**What the task asks**
Scan the records for "LIST". Report each line that includes it.

**Available records**
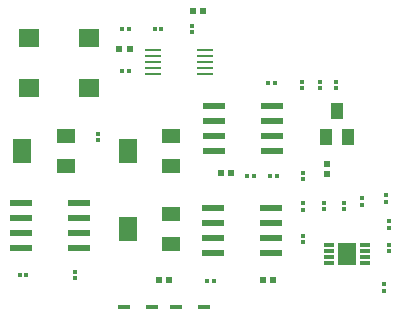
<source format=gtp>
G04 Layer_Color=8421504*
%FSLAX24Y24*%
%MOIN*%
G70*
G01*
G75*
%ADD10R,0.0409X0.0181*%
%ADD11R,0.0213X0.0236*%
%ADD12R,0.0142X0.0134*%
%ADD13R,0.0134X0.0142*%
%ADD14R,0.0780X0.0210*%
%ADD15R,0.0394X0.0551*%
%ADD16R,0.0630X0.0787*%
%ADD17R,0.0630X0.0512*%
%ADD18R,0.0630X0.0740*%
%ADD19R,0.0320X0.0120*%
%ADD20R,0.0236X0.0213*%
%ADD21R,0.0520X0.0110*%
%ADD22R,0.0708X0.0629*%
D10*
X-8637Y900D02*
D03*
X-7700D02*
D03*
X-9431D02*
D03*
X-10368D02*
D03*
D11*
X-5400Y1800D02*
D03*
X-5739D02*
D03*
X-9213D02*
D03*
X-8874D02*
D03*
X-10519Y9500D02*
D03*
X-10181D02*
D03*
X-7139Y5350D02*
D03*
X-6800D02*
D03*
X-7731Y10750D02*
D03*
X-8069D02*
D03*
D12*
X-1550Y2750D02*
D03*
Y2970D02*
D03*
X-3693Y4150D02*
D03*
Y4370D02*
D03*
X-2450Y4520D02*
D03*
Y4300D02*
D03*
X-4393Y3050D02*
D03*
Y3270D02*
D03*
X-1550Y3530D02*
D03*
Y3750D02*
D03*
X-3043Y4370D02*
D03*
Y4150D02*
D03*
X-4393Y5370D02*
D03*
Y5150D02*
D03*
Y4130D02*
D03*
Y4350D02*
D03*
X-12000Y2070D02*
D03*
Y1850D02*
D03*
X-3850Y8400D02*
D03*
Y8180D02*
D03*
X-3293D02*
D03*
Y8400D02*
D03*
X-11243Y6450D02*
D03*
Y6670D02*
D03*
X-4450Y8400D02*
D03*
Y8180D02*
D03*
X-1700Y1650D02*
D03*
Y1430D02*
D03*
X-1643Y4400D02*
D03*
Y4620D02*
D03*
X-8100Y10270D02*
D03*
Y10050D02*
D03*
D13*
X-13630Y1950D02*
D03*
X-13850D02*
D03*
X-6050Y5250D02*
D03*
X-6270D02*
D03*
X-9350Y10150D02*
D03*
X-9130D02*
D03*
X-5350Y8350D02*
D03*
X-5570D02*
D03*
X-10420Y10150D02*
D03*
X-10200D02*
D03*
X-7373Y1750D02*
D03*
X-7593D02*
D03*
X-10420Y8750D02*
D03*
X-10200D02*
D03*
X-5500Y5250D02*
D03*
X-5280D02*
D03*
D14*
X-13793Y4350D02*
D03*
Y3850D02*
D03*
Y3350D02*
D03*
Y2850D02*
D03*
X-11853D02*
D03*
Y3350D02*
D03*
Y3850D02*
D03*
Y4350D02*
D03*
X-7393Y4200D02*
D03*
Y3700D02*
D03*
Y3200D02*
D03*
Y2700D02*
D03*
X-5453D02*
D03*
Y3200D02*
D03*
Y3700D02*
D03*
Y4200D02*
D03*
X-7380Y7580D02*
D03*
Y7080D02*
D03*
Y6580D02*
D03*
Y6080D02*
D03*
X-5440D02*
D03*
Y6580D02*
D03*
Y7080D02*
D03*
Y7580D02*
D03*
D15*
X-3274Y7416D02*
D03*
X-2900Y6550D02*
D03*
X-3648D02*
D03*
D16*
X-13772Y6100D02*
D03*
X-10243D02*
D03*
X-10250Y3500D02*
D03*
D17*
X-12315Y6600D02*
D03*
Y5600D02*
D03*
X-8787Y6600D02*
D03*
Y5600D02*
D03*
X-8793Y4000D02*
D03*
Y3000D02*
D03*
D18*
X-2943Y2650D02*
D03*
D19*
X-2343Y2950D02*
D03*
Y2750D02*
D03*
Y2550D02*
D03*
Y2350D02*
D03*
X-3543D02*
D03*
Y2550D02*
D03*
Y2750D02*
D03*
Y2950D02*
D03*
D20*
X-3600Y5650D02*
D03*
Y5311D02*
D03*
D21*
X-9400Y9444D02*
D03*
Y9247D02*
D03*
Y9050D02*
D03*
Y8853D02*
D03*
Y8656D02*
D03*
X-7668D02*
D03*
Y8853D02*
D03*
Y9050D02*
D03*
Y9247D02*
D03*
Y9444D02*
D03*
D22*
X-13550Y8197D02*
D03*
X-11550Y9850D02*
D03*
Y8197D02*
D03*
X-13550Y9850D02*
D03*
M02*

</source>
==
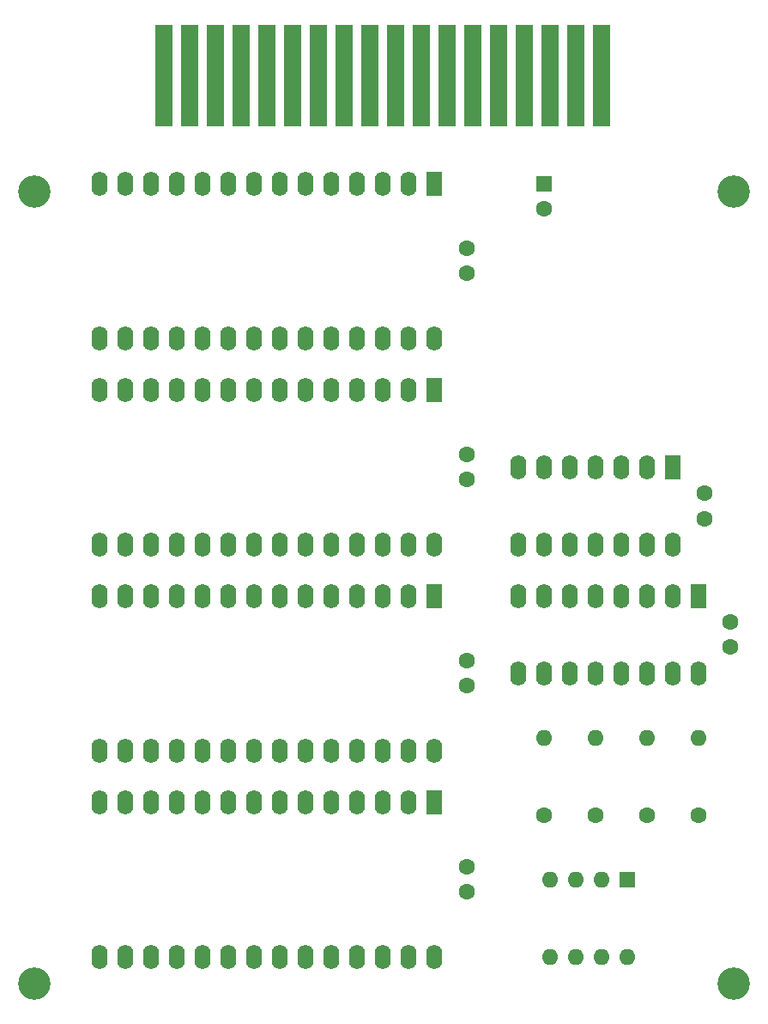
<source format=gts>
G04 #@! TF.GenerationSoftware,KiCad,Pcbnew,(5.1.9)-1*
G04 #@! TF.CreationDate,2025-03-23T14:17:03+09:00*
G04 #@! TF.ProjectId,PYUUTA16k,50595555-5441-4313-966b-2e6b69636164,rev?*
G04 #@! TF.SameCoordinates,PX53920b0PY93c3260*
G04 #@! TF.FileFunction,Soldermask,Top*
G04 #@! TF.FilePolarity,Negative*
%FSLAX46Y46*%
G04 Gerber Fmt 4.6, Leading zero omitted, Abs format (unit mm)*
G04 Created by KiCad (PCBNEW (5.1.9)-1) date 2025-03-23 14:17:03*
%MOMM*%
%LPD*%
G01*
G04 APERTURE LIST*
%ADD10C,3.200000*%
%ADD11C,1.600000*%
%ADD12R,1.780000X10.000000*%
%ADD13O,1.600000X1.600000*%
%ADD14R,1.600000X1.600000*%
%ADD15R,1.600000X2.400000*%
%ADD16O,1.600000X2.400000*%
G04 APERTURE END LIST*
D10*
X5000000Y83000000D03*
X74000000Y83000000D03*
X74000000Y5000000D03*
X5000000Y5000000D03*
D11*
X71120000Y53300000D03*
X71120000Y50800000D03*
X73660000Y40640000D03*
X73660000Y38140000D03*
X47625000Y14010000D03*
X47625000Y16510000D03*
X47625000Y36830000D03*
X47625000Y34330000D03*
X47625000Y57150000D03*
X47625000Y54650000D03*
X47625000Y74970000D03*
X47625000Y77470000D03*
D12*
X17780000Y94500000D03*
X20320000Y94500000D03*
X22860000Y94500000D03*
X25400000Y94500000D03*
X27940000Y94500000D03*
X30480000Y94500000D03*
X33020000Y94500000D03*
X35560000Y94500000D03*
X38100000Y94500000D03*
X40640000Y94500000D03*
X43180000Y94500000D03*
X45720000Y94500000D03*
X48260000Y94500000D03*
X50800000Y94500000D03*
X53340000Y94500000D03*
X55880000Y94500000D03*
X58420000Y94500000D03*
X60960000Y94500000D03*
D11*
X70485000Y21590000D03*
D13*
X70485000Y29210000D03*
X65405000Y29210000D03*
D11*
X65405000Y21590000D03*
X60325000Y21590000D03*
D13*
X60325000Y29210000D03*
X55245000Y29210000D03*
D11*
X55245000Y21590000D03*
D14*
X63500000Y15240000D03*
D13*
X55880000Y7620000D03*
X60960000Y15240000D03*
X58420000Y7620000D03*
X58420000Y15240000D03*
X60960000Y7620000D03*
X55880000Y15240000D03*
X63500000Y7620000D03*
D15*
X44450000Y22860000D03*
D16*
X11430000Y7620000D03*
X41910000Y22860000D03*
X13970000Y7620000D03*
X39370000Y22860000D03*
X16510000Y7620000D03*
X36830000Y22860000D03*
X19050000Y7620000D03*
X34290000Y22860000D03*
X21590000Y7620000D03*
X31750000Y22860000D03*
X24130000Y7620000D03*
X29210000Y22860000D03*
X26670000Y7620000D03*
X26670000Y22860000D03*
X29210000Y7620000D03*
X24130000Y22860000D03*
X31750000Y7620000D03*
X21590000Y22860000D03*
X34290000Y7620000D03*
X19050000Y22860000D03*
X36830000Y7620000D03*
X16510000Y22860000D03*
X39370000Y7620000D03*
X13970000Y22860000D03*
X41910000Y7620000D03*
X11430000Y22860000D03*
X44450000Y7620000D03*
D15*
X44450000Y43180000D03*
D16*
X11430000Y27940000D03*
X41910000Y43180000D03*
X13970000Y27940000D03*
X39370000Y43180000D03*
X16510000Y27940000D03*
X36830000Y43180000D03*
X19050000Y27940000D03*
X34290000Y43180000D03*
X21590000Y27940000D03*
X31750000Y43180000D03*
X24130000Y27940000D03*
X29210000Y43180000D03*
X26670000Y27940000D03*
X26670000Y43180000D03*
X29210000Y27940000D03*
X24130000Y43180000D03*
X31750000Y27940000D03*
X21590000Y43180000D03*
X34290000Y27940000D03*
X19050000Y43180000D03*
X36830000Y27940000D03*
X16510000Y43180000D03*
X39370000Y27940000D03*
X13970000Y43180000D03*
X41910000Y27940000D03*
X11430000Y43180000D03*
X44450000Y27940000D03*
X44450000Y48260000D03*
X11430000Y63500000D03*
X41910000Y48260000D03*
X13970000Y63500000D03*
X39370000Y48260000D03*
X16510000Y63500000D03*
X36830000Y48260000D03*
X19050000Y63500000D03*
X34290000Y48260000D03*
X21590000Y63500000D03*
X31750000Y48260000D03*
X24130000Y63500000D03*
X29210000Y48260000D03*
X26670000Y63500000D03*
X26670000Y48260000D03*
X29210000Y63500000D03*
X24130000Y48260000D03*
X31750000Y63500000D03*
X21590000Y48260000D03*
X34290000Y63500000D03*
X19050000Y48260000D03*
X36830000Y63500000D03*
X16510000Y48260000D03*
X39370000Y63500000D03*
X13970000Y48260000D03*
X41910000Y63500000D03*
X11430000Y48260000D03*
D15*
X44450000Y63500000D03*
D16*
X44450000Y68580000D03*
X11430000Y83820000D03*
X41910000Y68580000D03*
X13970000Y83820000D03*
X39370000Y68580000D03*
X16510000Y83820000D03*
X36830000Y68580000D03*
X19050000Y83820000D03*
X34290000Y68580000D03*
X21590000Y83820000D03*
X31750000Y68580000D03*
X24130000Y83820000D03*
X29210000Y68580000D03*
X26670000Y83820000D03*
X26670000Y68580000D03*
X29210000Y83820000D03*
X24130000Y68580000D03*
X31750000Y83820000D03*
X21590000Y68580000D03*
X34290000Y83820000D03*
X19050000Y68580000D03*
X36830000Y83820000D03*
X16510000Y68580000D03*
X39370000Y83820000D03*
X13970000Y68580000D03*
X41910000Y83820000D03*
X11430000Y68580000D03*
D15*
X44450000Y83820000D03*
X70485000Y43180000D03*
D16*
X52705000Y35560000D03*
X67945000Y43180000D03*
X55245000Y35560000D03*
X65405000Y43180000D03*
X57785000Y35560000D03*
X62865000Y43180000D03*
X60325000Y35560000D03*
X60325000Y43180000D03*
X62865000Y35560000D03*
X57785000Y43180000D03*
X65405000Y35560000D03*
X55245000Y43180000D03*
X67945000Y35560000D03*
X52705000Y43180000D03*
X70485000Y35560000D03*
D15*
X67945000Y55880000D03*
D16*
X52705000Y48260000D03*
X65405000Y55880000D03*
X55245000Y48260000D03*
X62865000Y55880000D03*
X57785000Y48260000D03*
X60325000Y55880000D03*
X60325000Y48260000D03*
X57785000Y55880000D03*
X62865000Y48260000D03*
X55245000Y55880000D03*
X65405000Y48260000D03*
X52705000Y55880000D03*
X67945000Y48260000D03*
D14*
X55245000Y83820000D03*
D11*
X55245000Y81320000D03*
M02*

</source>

**Exercise result**
G04 APERTURE LIST*
G04 APERTURE END LIST*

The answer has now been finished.